The most sympathetic character is Cam's son, Kendall, who is just coming of age emotionally and spiritually. (As it stands, his own dilemma is threatening to take over the book. The authorial question is how long of a lead to give him.) Though it is his ultimately his story, Cam is less sympathetic, less likable. Evangelicals won't like the characterization because Cam is somewhat craven and corrupt; secularists won't like it because Cam isn't a one-dimensional stereotypical hypocrite. He is a complex American type: his entrepreneurialism and religion converge, conflicting with his familial role. His politics, too. His wife, Addie, has an interesting story as well: she is much younger than Cam—in fact, she is closer in age to Kendall than Cam. Because of this, she brings an element of sexual tension to the mix that repulses Kendall and ignites something in Carlsen. Carlsen, of course, is the serpent in this Eden, the straw that stirs the drink.

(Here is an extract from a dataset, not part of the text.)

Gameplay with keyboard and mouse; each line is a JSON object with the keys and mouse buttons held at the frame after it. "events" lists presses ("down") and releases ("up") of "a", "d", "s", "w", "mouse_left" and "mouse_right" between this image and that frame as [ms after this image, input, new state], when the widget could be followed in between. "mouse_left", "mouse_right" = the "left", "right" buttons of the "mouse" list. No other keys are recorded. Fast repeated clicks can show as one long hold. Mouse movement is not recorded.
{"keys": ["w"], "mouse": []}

I've drafted approximately eighty or so pages of this book. My outline, however, is not nearly as complete as for The Lobby. In fact, a number of decisions (both plot-wise and character-wise) still need to be made and some need to be re-thought. Completing this book will be more of an exercise than, say, The Lobby because character depths need to be plumbed; but, by the same token, this sort of exploration is what the writing process is all about. The only question is the degree of conscious control I, as the author, should exercise over the creative process in shaping its direction. Also, I believe this book will require more re-writing, revision, and editing than The Lobby, simply due to its greater complexities. There is a certain amount of artistry this book allows for that The Lobby, hobbled by its genre constraints, doesn't. The message, to the extent there is one, also needs to be more subtle so that the final product does not seem either didactic or partisan in its views concerning the intermingling of church and state. Themes need to be hammered out and actualized in the action. Relationships clarified. Destinies determined. I do, however, believe I have the proper bang-up ending, the goal toward which all this struggle aims. And that is extremely important. I also feel it has some timeliness, relevance, and probably some commercial viability (though less than The Lobby).

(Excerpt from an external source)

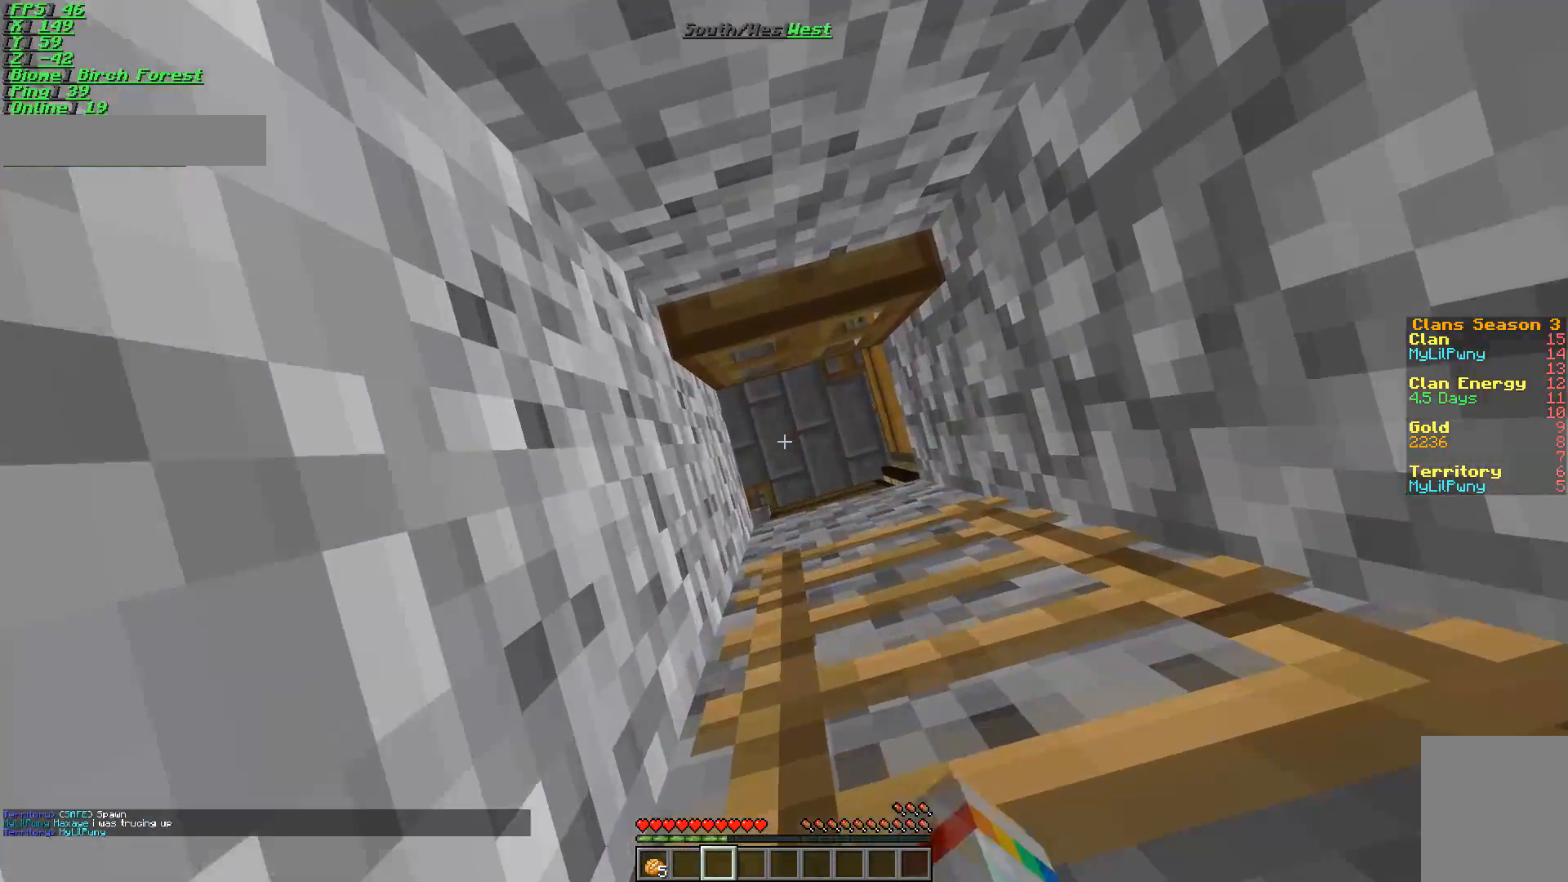
{"keys": ["d"], "mouse": [], "events": [[33, "d", "down"], [334, "w", "up"]]}
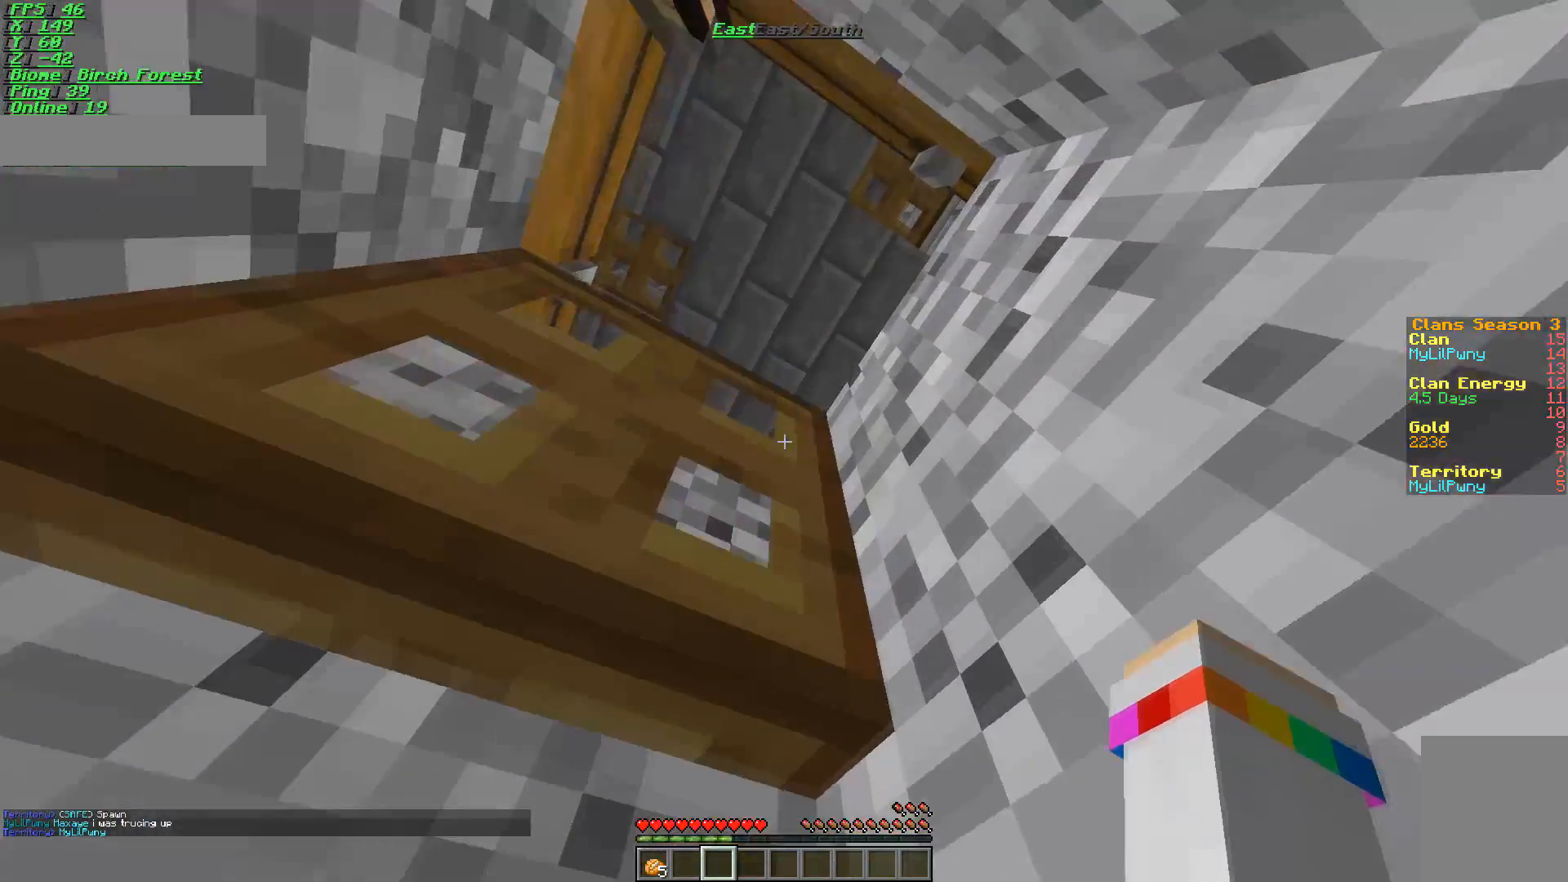
{"keys": ["d", "s"], "mouse": [], "events": [[34, "s", "down"], [284, "d", "up"], [484, "d", "down"]]}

So: do I keep at it, chuck it, or pick another of the candidates and hold off for now?


Toast said...

Hi Wisdie. Awesome news! Hope you think of some totally awesome way to finish your new masterwork. The juices are already dribbling down my wet sex with anticipation. Hey, while you're at it, could you give me some advice on my new novel (unpublished)? It's called "Delicious Mayonnaise of Doom." It's the gripping tale of Nate GriswozKilnfizniaktikt-okburntoastremingtonsteele, a young claims adjuster and dairy-industry precipitate-lacto-refracto-spectrometer analyst who discovers something really scary, or creepy, or suspicious, or asymmetrical or something like that. I haven't gotten any further than that yet, but if you have any suggestions it would be really awesome of you to tell me them. I want my novel to be incredibly exciting, but also really sophisticated so that it's, like, literary and stuff and the characters are complex and a little bit morally ambivalous. What do you think?

Anonymous said...

Sounds like it might make a good satire, Toast, more Juvenalian/Swiftian/Pynchonian than Horatian/Popian/Delilloian. I would encourage you, though, first to do some serious research—particularly into the types of insurance scams the dairy farm rabble continually engage in. I know, when I used to milk cows before school each morning we always talked about mixing in the hogwash with the butter—for some added "flavor" we liked to joke. We didn't know, however, whether such antics would pass the sort of tough surprise (practically guerilla) inspections the p-l-r-s analysts (as we called them) used to spring on us. But if someone were to get away with some such scheme and it were, say, to cause some sort of gut-borne toxic event, it might prove a worthy subject for the sort of novel you seem utterly capable of churning out.

Oh yeah, I'd probably change the protagonist's name.